C’est un lieu commun : ce qu’on ne connaît pas, ce qu’on ne sait pas écouter ou observer, on n’en perçoit plus les contours, les reliefs. Comme le dit Lluis à Jade lors d’une confession nocturne : pour lui, c’est toujours le même « boom boom », cette ligne de basse entêtante. Dans le désert, le jeu des sept différences, c’est comme chercher sa fille dans une foule : une aiguille dans une botte de foin. Peut-être qu’à force de ne pas savoir regarder le monde, les détails de ses lignes, nos contours à leur tour s'évanouissent. Cela expliquerait aussi le fait qu'on ne s'attache pas vraiment aux personnages, eux aussi ne seraient que des mirages dans le désert.

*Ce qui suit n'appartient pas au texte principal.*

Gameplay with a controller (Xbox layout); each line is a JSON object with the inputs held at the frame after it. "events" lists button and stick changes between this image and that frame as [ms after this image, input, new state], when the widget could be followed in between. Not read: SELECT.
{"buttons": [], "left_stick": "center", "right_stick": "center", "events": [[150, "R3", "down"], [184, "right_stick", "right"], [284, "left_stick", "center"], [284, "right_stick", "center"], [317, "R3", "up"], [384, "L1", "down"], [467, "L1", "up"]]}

Sirat, dans l’islam, cela veut dire le pont entre le paradis et l’enfer. C’est une clé de compréhension que nous livre le premier panneau du film. Chacun pourra y projeter ses angoisses contemporaines : fuir ou continuer, s’entêter ou renoncer, lutter ou se divertir, maintenir les liens ou chercher ailleurs une famille qu’on se recrée.
Au-dessus du film plane une aura spirituelle, sans qu’une morale s’impose clairement. Chaque fois que s'exprime le besoin de trouver un chemin, de réordonner le chaos, le sens se retrouve à nouveau pulvérisé. Le film n’en finit pas de bifurquer et nous plonge, nous aussi, dans un instinct de survie.